Since the 1970s, wind turbines have improved to generate at least 100 times more power than their predecessors.
A team of researchers from Germany has published its findings in Applied Physics Reviews, from AIP Publishing, surveying the growth of wind technology as a source of renewable energy and assessing its viability for continuing to capture larger shares of the electricity market. The report notes dramatic improvements in the technology, thanks in part to economies of scale, and foresees even larger, more cost-effective turbines in the future.

“The size of a state-of-the-art turbine is extremely impressive. The swept area of the rotor of a standard turbine is now twice the size of a football field,” said Berthold Hahn, one of the authors of the paper. “In parallel to the development in size, the technology has also become mature, meaning cost-effective and reliable.”

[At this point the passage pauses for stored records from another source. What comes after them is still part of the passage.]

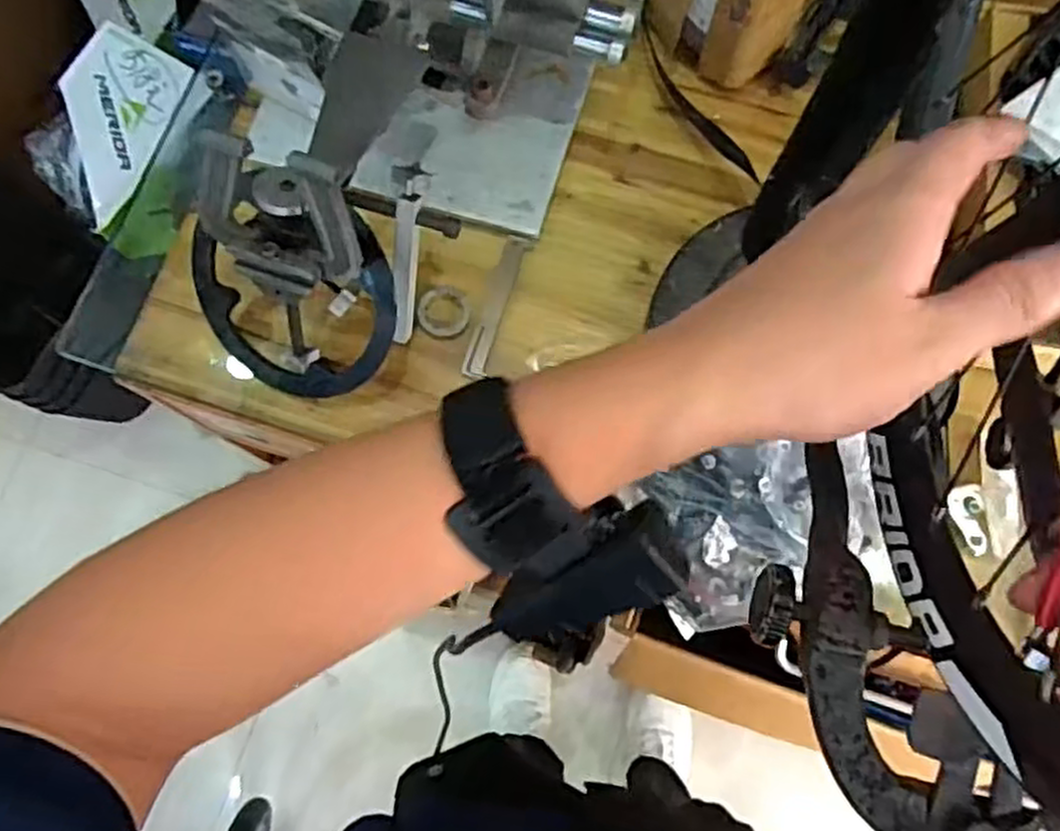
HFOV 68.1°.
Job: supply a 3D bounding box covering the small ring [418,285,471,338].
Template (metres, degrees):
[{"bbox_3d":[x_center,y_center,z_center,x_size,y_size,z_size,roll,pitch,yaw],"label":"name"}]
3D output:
[{"bbox_3d":[-0.073,-0.090,0.675,0.044,0.012,0.043,0,75,0],"label":"small ring"}]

Current large turbines each have the capacities to generate roughly 5 megawatts. Hahn said market expectations for future turbine capacity reach up to 10 to 15 megawatts. Some of these larger turbines might have rotor diameters up to 200 meters long.

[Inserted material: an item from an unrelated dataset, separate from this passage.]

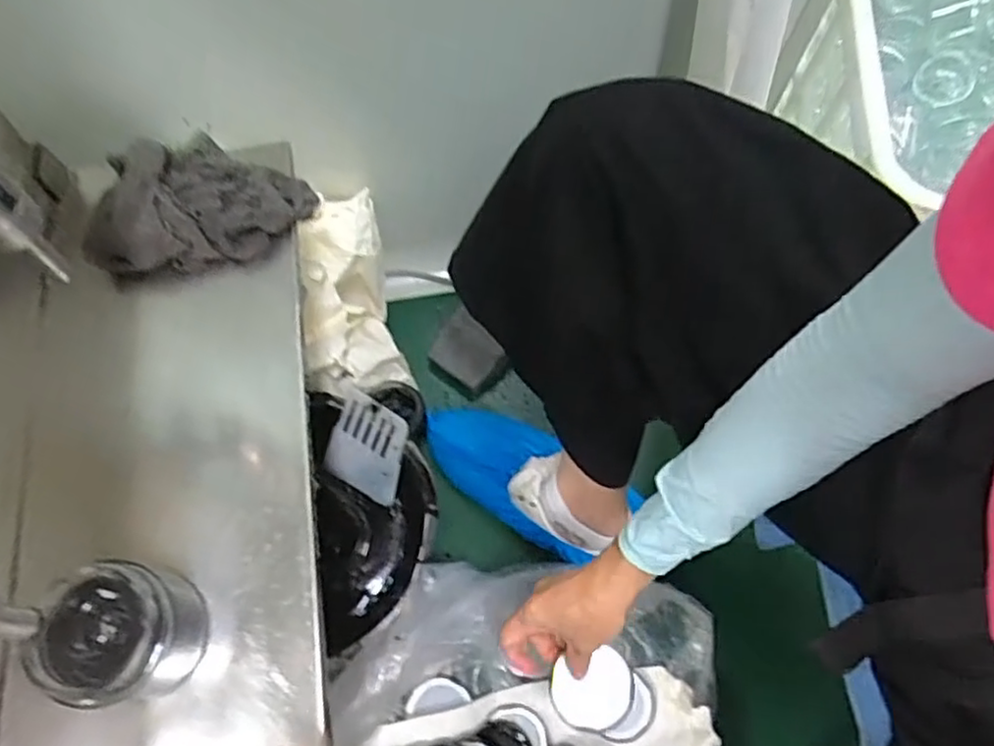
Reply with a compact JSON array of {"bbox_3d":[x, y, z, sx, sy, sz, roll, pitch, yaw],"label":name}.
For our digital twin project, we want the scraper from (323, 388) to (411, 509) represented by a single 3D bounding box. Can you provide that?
[{"bbox_3d":[-0.130,0.078,0.692,0.083,0.106,0.005,29,24,13],"label":"scraper"}]

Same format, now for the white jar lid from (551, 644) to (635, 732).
[{"bbox_3d":[0.074,0.247,0.532,0.061,0.007,0.056,9,67,2],"label":"white jar lid"}]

The wind power industry faces continued pressure to reduce costs. The report identified a key area, finding more economical ways to maintain the turbines. Work that draws together historical maintenance data and real-time measurements from turbines is needed to detect turbine failures earlier.

With improvements to other parts of the power grid, such as power storage, Hahn foresees wind technology becoming crucial for responding to the electricity supply and demand volatility that markets experience.